A new hiking trail designed to be more accessible for older people, children and those with disabilities may soon be in the works at Woodward Point in Brunswick.

The project, organized by Maine Coast Heritage Trust and Brunswick-Topsham Land Trust, would feature a roughly half mile trail that could accommodate wheelchairs, strollers and walkers.

Over the past few weeks, a $132,000 fundraising campaign was launched for the development of the trail and construction of necessary infrastructure in the parking lot.

According to Seth Levy of the Maine Coast Heritage Trust, construction will begin in spring 2022 if the fundraising goal is met. So far, Maine Coast Heritage Trust has raised $3,570.

“In general, Maine Coast Heritage Trust has been aware that there is a lack of accessible trail available to people in the state of Maine,” Caitlin Gerber, the organization’s regional steward, said. “With more older folks in the community, and lots of young families with young children that can’t really scramble up and down a rocky trail, we’ve been hearing loud and clear for a number of years now that there is really a need for this type of trail.”

The 5- to 6-foot-wide path would loop around a field and be the first one of its kind developed by Maine Coast Heritage Trust in the region. The trail would be built to a standard set by the U.S. Forest Service trail accessibility guidelines.


“Practically that means the trail will be free of obstructions, roots and rocks,” Levy said. “It will be at a very low slope and grade, so it will be level and flat and it will be constructed of a durable surface.”
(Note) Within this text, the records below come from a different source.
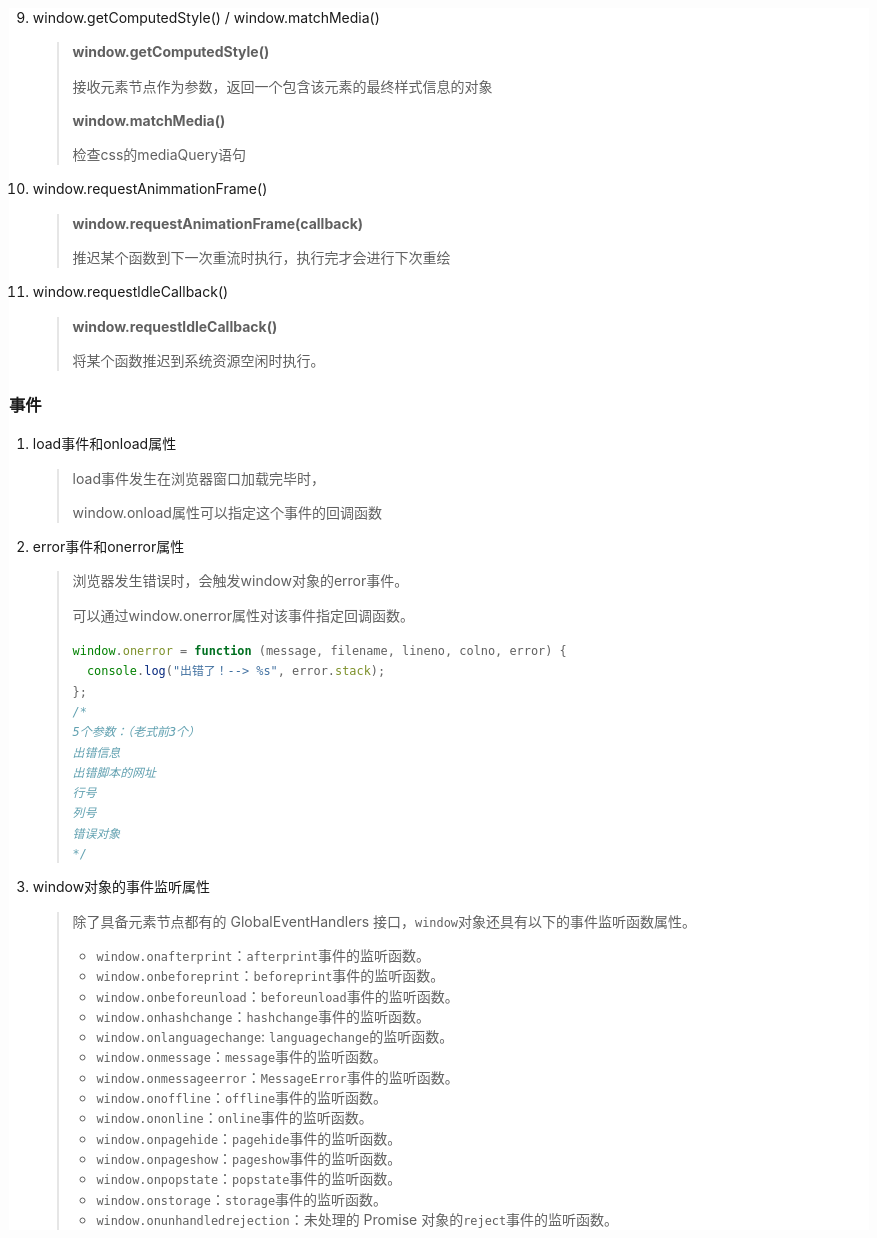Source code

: 9. window.getComputedStyle() / window.matchMedia()

   > **window.getComputedStyle()**
   >
   > 接收元素节点作为参数，返回一个包含该元素的最终样式信息的对象
   >
   > **window.matchMedia()**
   >
   > 检查css的mediaQuery语句

10. window.requestAnimmationFrame()

    > **window.requestAnimationFrame(callback)**
    >
    > 推迟某个函数到下一次重流时执行，执行完才会进行下次重绘

11. window.requestldleCallback()

    > **window.requestldleCallback()**
    >
    > 将某个函数推迟到系统资源空闲时执行。

### 事件

1. load事件和onload属性

   > load事件发生在浏览器窗口加载完毕时，
   >
   > window.onload属性可以指定这个事件的回调函数

2. error事件和onerror属性

   > 浏览器发生错误时，会触发window对象的error事件。
   >
   > 可以通过window.onerror属性对该事件指定回调函数。
   >
   > ```js
   > window.onerror = function (message, filename, lineno, colno, error) {
   >   console.log("出错了！--> %s", error.stack);
   > };
   > /*
   > 5个参数：（老式前3个）
   > 出错信息
   > 出错脚本的网址
   > 行号
   > 列号
   > 错误对象
   > */
   > ```

3. window对象的事件监听属性

   > 除了具备元素节点都有的 GlobalEventHandlers 接口，`window`对象还具有以下的事件监听函数属性。
   >
   > - `window.onafterprint`：`afterprint`事件的监听函数。
   > - `window.onbeforeprint`：`beforeprint`事件的监听函数。
   > - `window.onbeforeunload`：`beforeunload`事件的监听函数。
   > - `window.onhashchange`：`hashchange`事件的监听函数。
   > - `window.onlanguagechange`: `languagechange`的监听函数。
   > - `window.onmessage`：`message`事件的监听函数。
   > - `window.onmessageerror`：`MessageError`事件的监听函数。
   > - `window.onoffline`：`offline`事件的监听函数。
   > - `window.ononline`：`online`事件的监听函数。
   > - `window.onpagehide`：`pagehide`事件的监听函数。
   > - `window.onpageshow`：`pageshow`事件的监听函数。
   > - `window.onpopstate`：`popstate`事件的监听函数。
   > - `window.onstorage`：`storage`事件的监听函数。
   > - `window.onunhandledrejection`：未处理的 Promise 对象的`reject`事件的监听函数。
The field at Woodward Point in Brunswick where the accessible trail will be located. Courtesy of Maine Coast Heritage Trust

According to a 2018 study by the Population Reference Bureau, Maine has the oldest population in the US, with 20.6% of the population over the age of 65.

In addition, according to the Center for Disease Control, 340,215 adults in Maine have a disability. Statistca, a website that compiles data on global trends, states that as of 2019, Maine had the fourth highest population of individuals with a disability by percentage, at 16.9%.

The Androscoggin River Path, parts of the Brunswick Landing trail network, the Bay Bridge Landing and parts of Brunswick Town Commons are examples of other accessible trails in town, according to Maine By Foot, a local trail guide put together by a resident of West Bath.

Mary Hepburn, a member of the People Plus senior center in Brunswick, said that she there are about 20 members in the Outing Club that she coordinates through the organization. The club hosts walks on Wednesday mornings on different trails throughout the Midcoast.

“We go slowly but surely and enjoy being outdoors for an hour or two,” Hepburn said. “Besides the obvious value of getting much needed exercise, I find that a lot of people in this group rely on this for a social outlet.”


Hepburn said that the group frequently visits the Harpswell Heritage Land Trust for walks, and she said supports more accessible trails in the area, specifically if they are in walking distance of downtown. “It’s all in the spirit of adventure and discovery,” Hepburn added.

Brunswick resident Joan Reynolds, who lives in a local retirement community, spoke favorably of the terrain at Woodward Point and the possibility of expanding its access even further.

“A lot of the walks around are a challenge, and they’re not for everybody,” Reynolds said. “I think Woodward Point is a very friendly, easy, nice walk.”

The location at Woodward Point was originally turned to a field for cattle grazing. Maine Coast Heritage Trust acquired the land in 2019.

In April, The Times Record reported that Harpswell Heritage Land Trust was also raising funds to improve accessible trails.

Other examples of Maine Coast Heritage Trust trails throughout Maine that offer expanded accessibility include Bog Brook Cove in Cutler and Milbridge Commons in Milbridge.